* **Exercise brief**:
Please set down each line of the data again, unchanged.

Entries taken from a collection:
* * *

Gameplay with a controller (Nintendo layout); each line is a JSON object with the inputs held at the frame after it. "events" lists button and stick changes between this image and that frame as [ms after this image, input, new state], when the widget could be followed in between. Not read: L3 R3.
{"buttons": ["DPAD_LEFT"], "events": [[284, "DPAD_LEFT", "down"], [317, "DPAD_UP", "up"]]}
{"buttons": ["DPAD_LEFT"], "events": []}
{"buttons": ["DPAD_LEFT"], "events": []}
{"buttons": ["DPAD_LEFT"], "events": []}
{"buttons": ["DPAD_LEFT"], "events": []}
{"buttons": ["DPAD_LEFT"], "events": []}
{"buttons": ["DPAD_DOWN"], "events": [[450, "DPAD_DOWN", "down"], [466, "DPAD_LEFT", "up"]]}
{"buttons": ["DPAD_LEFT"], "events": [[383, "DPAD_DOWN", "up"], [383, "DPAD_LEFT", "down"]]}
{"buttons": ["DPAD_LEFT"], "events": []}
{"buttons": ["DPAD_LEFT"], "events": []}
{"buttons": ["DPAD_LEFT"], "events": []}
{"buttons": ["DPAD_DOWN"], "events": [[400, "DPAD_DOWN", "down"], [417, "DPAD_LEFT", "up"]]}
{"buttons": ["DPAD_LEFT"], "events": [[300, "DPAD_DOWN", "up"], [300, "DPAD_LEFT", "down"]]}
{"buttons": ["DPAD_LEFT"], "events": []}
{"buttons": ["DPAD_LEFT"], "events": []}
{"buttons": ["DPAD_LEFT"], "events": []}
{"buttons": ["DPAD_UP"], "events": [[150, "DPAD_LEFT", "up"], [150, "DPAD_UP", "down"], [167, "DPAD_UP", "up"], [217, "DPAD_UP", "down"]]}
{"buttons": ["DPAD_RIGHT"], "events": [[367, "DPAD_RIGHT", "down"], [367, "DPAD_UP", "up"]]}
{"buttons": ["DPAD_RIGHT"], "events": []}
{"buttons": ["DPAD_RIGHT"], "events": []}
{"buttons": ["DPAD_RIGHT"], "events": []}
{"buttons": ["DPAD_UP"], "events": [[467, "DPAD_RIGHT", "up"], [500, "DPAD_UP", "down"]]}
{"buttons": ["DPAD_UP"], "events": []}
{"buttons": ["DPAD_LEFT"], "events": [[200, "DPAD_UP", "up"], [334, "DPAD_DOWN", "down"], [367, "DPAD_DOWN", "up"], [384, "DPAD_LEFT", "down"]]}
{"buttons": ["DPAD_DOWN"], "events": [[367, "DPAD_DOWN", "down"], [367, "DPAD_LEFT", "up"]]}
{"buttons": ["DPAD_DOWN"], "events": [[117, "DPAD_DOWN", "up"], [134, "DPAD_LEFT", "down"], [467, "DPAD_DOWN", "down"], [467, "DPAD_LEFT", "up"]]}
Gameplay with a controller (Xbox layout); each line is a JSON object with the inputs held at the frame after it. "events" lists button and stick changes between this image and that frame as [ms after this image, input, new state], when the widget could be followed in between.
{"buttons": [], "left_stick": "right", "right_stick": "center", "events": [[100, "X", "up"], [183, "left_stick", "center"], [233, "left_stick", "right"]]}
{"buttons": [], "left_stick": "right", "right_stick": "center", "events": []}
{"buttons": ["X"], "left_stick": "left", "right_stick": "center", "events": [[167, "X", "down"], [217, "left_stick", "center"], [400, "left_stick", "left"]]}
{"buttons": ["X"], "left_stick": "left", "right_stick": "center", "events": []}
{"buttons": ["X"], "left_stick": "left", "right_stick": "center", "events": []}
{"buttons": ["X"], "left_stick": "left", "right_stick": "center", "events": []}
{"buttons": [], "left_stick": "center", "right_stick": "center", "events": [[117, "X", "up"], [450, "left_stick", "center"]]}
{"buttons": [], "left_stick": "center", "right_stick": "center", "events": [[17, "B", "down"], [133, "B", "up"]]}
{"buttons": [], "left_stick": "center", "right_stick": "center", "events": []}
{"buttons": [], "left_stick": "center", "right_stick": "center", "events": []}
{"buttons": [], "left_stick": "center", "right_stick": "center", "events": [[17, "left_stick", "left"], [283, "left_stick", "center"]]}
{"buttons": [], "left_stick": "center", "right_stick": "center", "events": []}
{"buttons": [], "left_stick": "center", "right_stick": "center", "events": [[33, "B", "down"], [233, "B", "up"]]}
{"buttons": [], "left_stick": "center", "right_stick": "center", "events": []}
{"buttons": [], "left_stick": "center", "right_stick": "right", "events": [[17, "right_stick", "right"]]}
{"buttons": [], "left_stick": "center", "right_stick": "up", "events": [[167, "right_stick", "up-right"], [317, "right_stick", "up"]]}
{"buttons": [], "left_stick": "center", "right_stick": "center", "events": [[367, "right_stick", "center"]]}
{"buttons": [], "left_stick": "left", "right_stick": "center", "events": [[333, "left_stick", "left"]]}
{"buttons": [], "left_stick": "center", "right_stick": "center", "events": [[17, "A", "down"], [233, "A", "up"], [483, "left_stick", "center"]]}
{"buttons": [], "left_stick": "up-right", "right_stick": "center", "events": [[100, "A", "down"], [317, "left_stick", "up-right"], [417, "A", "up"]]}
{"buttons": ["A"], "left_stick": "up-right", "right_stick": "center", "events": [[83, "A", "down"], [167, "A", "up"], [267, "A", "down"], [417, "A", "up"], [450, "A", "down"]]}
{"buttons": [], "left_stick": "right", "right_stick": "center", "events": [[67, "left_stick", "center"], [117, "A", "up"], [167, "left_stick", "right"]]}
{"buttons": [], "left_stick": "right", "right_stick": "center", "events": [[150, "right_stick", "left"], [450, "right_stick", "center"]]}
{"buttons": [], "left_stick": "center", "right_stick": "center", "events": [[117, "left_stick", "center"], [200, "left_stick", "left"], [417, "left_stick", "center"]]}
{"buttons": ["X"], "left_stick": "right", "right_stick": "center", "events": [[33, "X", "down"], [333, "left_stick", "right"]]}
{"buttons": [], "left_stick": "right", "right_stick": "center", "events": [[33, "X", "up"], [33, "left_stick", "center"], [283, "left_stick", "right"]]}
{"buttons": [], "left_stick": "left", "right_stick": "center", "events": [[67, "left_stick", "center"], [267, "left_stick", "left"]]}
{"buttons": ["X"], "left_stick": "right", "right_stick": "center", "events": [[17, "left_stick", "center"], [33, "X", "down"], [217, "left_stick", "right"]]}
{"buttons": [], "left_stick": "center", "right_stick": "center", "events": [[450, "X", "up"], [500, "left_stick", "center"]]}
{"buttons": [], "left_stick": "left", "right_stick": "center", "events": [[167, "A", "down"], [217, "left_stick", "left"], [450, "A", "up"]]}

* * *

* **Finished task**:
Gameplay with a controller (Nintendo layout); each line is a JSON object with the inputs held at the frame after it. "events" lists button and stick changes between this image and that frame as [ms after this image, input, new state], when the widget could be followed in between. Not read: L3 R3.
{"buttons": ["DPAD_LEFT"], "events": [[284, "DPAD_LEFT", "down"], [317, "DPAD_UP", "up"]]}
{"buttons": ["DPAD_LEFT"], "events": []}
{"buttons": ["DPAD_LEFT"], "events": []}
{"buttons": ["DPAD_LEFT"], "events": []}
{"buttons": ["DPAD_LEFT"], "events": []}
{"buttons": ["DPAD_LEFT"], "events": []}
{"buttons": ["DPAD_DOWN"], "events": [[450, "DPAD_DOWN", "down"], [466, "DPAD_LEFT", "up"]]}
{"buttons": ["DPAD_LEFT"], "events": [[383, "DPAD_DOWN", "up"], [383, "DPAD_LEFT", "down"]]}
{"buttons": ["DPAD_LEFT"], "events": []}
{"buttons": ["DPAD_LEFT"], "events": []}
{"buttons": ["DPAD_LEFT"], "events": []}
{"buttons": ["DPAD_DOWN"], "events": [[400, "DPAD_DOWN", "down"], [417, "DPAD_LEFT", "up"]]}
{"buttons": ["DPAD_LEFT"], "events": [[300, "DPAD_DOWN", "up"], [300, "DPAD_LEFT", "down"]]}
{"buttons": ["DPAD_LEFT"], "events": []}
{"buttons": ["DPAD_LEFT"], "events": []}
{"buttons": ["DPAD_LEFT"], "events": []}
{"buttons": ["DPAD_UP"], "events": [[150, "DPAD_LEFT", "up"], [150, "DPAD_UP", "down"], [167, "DPAD_UP", "up"], [217, "DPAD_UP", "down"]]}
{"buttons": ["DPAD_RIGHT"], "events": [[367, "DPAD_RIGHT", "down"], [367, "DPAD_UP", "up"]]}
{"buttons": ["DPAD_RIGHT"], "events": []}
{"buttons": ["DPAD_RIGHT"], "events": []}
{"buttons": ["DPAD_RIGHT"], "events": []}
{"buttons": ["DPAD_UP"], "events": [[467, "DPAD_RIGHT", "up"], [500, "DPAD_UP", "down"]]}
{"buttons": ["DPAD_UP"], "events": []}
{"buttons": ["DPAD_LEFT"], "events": [[200, "DPAD_UP", "up"], [334, "DPAD_DOWN", "down"], [367, "DPAD_DOWN", "up"], [384, "DPAD_LEFT", "down"]]}
{"buttons": ["DPAD_DOWN"], "events": [[367, "DPAD_DOWN", "down"], [367, "DPAD_LEFT", "up"]]}
{"buttons": ["DPAD_DOWN"], "events": [[117, "DPAD_DOWN", "up"], [134, "DPAD_LEFT", "down"], [467, "DPAD_DOWN", "down"], [467, "DPAD_LEFT", "up"]]}
Gameplay with a controller (Xbox layout); each line is a JSON object with the inputs held at the frame after it. "events" lists button and stick changes between this image and that frame as [ms after this image, input, new state], when the widget could be followed in between.
{"buttons": [], "left_stick": "right", "right_stick": "center", "events": [[100, "X", "up"], [183, "left_stick", "center"], [233, "left_stick", "right"]]}
{"buttons": [], "left_stick": "right", "right_stick": "center", "events": []}
{"buttons": ["X"], "left_stick": "left", "right_stick": "center", "events": [[167, "X", "down"], [217, "left_stick", "center"], [400, "left_stick", "left"]]}
{"buttons": ["X"], "left_stick": "left", "right_stick": "center", "events": []}
{"buttons": ["X"], "left_stick": "left", "right_stick": "center", "events": []}
{"buttons": ["X"], "left_stick": "left", "right_stick": "center", "events": []}
{"buttons": [], "left_stick": "center", "right_stick": "center", "events": [[117, "X", "up"], [450, "left_stick", "center"]]}
{"buttons": [], "left_stick": "center", "right_stick": "center", "events": [[17, "B", "down"], [133, "B", "up"]]}
{"buttons": [], "left_stick": "center", "right_stick": "center", "events": []}
{"buttons": [], "left_stick": "center", "right_stick": "center", "events": []}
{"buttons": [], "left_stick": "center", "right_stick": "center", "events": [[17, "left_stick", "left"], [283, "left_stick", "center"]]}
{"buttons": [], "left_stick": "center", "right_stick": "center", "events": []}
{"buttons": [], "left_stick": "center", "right_stick": "center", "events": [[33, "B", "down"], [233, "B", "up"]]}
{"buttons": [], "left_stick": "center", "right_stick": "center", "events": []}
{"buttons": [], "left_stick": "center", "right_stick": "right", "events": [[17, "right_stick", "right"]]}
{"buttons": [], "left_stick": "center", "right_stick": "up", "events": [[167, "right_stick", "up-right"], [317, "right_stick", "up"]]}
{"buttons": [], "left_stick": "center", "right_stick": "center", "events": [[367, "right_stick", "center"]]}
{"buttons": [], "left_stick": "left", "right_stick": "center", "events": [[333, "left_stick", "left"]]}
{"buttons": [], "left_stick": "center", "right_stick": "center", "events": [[17, "A", "down"], [233, "A", "up"], [483, "left_stick", "center"]]}
{"buttons": [], "left_stick": "up-right", "right_stick": "center", "events": [[100, "A", "down"], [317, "left_stick", "up-right"], [417, "A", "up"]]}
{"buttons": ["A"], "left_stick": "up-right", "right_stick": "center", "events": [[83, "A", "down"], [167, "A", "up"], [267, "A", "down"], [417, "A", "up"], [450, "A", "down"]]}
{"buttons": [], "left_stick": "right", "right_stick": "center", "events": [[67, "left_stick", "center"], [117, "A", "up"], [167, "left_stick", "right"]]}
{"buttons": [], "left_stick": "right", "right_stick": "center", "events": [[150, "right_stick", "left"], [450, "right_stick", "center"]]}
{"buttons": [], "left_stick": "center", "right_stick": "center", "events": [[117, "left_stick", "center"], [200, "left_stick", "left"], [417, "left_stick", "center"]]}
{"buttons": ["X"], "left_stick": "right", "right_stick": "center", "events": [[33, "X", "down"], [333, "left_stick", "right"]]}
{"buttons": [], "left_stick": "right", "right_stick": "center", "events": [[33, "X", "up"], [33, "left_stick", "center"], [283, "left_stick", "right"]]}
{"buttons": [], "left_stick": "left", "right_stick": "center", "events": [[67, "left_stick", "center"], [267, "left_stick", "left"]]}
{"buttons": ["X"], "left_stick": "right", "right_stick": "center", "events": [[17, "left_stick", "center"], [33, "X", "down"], [217, "left_stick", "right"]]}
{"buttons": [], "left_stick": "center", "right_stick": "center", "events": [[450, "X", "up"], [500, "left_stick", "center"]]}
{"buttons": [], "left_stick": "left", "right_stick": "center", "events": [[167, "A", "down"], [217, "left_stick", "left"], [450, "A", "up"]]}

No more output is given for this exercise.